(Stored data)
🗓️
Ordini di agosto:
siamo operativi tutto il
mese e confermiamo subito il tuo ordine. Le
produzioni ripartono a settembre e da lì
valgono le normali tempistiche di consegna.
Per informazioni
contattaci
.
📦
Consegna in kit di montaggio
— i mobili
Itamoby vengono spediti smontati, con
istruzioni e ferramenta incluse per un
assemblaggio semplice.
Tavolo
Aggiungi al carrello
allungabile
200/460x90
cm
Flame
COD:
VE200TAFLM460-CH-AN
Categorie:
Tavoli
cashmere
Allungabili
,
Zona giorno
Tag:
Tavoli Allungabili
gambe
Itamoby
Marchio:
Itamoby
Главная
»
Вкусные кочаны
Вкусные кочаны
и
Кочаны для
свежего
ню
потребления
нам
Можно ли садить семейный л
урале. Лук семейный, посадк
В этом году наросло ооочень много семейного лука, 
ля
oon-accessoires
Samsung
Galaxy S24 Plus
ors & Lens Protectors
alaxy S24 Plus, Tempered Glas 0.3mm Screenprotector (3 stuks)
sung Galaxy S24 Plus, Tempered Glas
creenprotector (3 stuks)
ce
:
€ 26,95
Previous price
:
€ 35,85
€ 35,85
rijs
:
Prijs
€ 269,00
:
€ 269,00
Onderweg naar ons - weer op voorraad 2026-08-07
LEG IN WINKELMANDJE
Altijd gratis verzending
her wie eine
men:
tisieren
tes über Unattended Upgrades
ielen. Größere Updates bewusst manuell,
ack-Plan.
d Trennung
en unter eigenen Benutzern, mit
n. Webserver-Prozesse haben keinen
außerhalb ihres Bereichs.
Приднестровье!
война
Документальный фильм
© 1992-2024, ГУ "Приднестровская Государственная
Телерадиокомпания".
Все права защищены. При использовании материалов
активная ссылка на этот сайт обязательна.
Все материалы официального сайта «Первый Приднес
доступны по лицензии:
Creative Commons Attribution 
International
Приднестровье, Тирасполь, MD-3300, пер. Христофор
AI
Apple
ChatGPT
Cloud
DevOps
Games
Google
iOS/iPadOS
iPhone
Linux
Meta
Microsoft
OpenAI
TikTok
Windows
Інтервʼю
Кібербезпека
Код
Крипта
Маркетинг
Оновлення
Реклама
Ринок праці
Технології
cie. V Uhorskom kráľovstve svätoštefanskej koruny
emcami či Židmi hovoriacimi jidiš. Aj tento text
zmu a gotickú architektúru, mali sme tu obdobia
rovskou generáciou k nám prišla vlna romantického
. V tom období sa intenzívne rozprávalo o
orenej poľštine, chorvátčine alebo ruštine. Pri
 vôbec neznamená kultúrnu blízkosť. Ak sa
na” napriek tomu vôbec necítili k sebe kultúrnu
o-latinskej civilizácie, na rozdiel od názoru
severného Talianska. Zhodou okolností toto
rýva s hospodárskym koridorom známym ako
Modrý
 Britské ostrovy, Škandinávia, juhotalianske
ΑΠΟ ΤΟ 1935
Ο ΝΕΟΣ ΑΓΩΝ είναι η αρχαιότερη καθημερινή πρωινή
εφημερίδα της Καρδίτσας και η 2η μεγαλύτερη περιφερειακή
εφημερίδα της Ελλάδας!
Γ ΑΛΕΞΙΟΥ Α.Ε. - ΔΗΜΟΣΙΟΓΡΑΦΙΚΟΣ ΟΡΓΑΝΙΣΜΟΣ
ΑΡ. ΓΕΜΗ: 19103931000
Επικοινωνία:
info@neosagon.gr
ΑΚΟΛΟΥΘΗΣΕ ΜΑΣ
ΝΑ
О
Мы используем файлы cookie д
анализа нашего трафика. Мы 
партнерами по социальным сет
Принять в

_Work required_
Find each line in the rows above that contains the string "Приднестровье", and copy those lines.

_Expected answer_
Приднестровье!
Приднестровье, Тирасполь, MD-3300, пер. Христофор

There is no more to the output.